> **Job a**: Rewrite the rows starting with the line with "county / district: Monterey" and going on through the line with "state / province: England", putting "catalog number" in place of "catalogue / barcode" and keeping everything else unchanged.

> **Passage given**:
########################################

Born Vincenzo Colosimo to Luigi Colosimo and his second wife Giuseppina Mascaro in the town of Colosimi, he immigrated to Chicago, Illinois, from Cosenza, Calabria, Italy, in 1895. Beginning as a small time hood, Colosimo was noticed by First Ward aldermen Michael "Hinky Dink" Kenna and John Coughlin. He worked for them first as a precinct captain and later as their bagman. This provided Colosimo with the political connections that aided him in his rise to power as a mob boss.

Prostitution empire

Later on, Colosimo acquired another nickname, "Diamond Jim". This name was given to him because he frequently dressed in a white suit and wore diamond pins, rings, and other jewelry. This jewelry, combined with his charm and money, helped him establish relationships with women. He had a strong interest in women and money, which fueled his enthusiasm for prostitution. In 1902, Colosimo married Victoria Moresco, an established Chicago madam, and the two opened a second brothel. Within a few years, Colosimo expanded his business to nearly 200 brothels and had made inroads into gambling and racketeering.

Help from New York

By 1909, Colosimo was being seriously threatened by the Black Hand gang in Chicago and realized he needed help. He brought his nephew, John "The Fox" Torrio, to Chicago from Brooklyn and made him his second in command. The following year, Colosimo opened a self-named restaurant, Colosimo's Cafe, at 2126 South Wabash in Chicago. In 1919, Torrio and Colosimo opened a brothel at 2222 South Wabash called the Four Deuces. Torrio brought his old Brooklyn lieutenant, Al Capone, to work there as a bartender and bouncer, providing Capone his introduction to Chicago.

########################################

Dataset entries:
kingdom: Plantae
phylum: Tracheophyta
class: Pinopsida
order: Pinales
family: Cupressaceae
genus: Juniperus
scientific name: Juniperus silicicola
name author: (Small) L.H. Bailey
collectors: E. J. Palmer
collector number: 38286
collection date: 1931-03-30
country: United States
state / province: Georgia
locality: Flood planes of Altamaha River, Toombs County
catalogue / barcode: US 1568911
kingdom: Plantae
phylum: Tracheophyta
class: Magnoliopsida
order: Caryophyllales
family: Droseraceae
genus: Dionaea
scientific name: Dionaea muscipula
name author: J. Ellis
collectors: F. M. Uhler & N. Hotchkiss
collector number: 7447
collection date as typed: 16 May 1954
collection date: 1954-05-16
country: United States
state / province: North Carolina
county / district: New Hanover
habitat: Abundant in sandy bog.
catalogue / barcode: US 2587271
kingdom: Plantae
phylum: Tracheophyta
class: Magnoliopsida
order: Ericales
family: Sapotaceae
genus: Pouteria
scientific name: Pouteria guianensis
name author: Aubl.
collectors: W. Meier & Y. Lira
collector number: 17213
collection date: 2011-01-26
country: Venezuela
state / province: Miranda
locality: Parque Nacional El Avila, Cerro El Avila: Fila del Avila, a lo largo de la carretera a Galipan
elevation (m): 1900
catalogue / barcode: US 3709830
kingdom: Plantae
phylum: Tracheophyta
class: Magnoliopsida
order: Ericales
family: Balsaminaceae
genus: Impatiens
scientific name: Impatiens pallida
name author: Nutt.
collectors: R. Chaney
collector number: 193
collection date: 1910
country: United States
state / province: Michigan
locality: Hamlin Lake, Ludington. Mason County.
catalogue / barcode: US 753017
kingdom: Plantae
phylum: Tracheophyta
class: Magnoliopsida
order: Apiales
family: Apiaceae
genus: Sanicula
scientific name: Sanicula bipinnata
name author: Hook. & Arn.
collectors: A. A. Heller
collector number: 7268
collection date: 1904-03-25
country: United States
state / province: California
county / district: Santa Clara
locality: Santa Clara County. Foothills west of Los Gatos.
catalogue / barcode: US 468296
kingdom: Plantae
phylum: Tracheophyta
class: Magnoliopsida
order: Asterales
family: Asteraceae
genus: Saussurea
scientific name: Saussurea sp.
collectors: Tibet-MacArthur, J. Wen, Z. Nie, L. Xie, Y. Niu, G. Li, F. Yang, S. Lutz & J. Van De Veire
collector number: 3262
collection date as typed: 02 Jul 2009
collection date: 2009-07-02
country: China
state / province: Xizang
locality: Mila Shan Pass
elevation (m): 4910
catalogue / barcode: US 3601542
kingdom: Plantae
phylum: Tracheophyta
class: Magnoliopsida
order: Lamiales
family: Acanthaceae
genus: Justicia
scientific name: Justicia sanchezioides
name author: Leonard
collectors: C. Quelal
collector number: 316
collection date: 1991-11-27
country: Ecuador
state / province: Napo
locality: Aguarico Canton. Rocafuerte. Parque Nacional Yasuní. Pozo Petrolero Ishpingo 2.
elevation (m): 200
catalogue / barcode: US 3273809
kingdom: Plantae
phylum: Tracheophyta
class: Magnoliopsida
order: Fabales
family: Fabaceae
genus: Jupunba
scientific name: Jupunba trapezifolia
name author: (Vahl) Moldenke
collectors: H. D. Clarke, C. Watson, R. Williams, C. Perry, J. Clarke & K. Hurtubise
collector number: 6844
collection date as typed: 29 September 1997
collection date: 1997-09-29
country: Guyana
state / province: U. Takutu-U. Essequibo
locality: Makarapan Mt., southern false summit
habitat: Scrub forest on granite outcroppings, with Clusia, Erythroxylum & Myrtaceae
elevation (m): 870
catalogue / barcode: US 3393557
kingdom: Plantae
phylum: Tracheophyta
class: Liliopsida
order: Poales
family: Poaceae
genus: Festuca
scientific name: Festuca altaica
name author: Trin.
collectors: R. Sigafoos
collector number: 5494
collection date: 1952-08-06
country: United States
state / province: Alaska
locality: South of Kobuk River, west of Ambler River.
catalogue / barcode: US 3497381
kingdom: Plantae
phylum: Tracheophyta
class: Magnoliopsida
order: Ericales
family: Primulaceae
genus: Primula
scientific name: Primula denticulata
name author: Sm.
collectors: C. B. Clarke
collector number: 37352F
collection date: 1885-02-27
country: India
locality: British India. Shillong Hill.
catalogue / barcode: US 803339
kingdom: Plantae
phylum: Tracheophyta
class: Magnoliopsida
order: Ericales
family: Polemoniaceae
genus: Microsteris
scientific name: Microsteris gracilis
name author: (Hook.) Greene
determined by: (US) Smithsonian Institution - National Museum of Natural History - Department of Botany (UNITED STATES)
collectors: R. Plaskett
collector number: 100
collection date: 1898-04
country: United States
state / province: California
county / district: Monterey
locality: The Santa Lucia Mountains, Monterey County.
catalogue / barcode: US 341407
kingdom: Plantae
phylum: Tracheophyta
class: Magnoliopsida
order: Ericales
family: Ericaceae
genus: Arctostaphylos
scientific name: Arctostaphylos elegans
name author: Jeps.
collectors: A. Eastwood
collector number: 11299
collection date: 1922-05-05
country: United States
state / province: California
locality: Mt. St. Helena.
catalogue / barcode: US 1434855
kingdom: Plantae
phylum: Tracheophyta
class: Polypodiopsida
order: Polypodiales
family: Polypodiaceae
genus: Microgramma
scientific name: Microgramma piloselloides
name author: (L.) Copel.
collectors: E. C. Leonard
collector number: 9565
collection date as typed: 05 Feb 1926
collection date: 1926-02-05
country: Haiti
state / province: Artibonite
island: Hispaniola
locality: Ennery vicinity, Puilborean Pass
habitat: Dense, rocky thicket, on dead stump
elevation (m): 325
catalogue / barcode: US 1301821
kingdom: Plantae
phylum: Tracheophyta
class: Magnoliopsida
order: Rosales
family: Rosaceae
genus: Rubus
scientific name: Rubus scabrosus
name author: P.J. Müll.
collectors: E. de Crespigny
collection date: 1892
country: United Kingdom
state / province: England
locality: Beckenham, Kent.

########################################

> **Job b**: List every nickname given in quotation marks in the passage about Colosimo.

> **Reply a**:
county / district: Monterey
locality: The Santa Lucia Mountains, Monterey County.
catalog number: US 341407
kingdom: Plantae
phylum: Tracheophyta
class: Magnoliopsida
order: Ericales
family: Ericaceae
genus: Arctostaphylos
scientific name: Arctostaphylos elegans
name author: Jeps.
collectors: A. Eastwood
collector number: 11299
collection date: 1922-05-05
country: United States
state / province: California
locality: Mt. St. Helena.
catalog number: US 1434855
kingdom: Plantae
phylum: Tracheophyta
class: Polypodiopsida
order: Polypodiales
family: Polypodiaceae
genus: Microgramma
scientific name: Microgramma piloselloides
name author: (L.) Copel.
collectors: E. C. Leonard
collector number: 9565
collection date as typed: 05 Feb 1926
collection date: 1926-02-05
country: Haiti
state / province: Artibonite
island: Hispaniola
locality: Ennery vicinity, Puilborean Pass
habitat: Dense, rocky thicket, on dead stump
elevation (m): 325
catalog number: US 1301821
kingdom: Plantae
phylum: Tracheophyta
class: Magnoliopsida
order: Rosales
family: Rosaceae
genus: Rubus
scientific name: Rubus scabrosus
name author: P.J. Müll.
collectors: E. de Crespigny
collection date: 1892
country: United Kingdom
state / province: England

> **Reply b**:
"Hinky Dink"
"Diamond Jim"
"The Fox"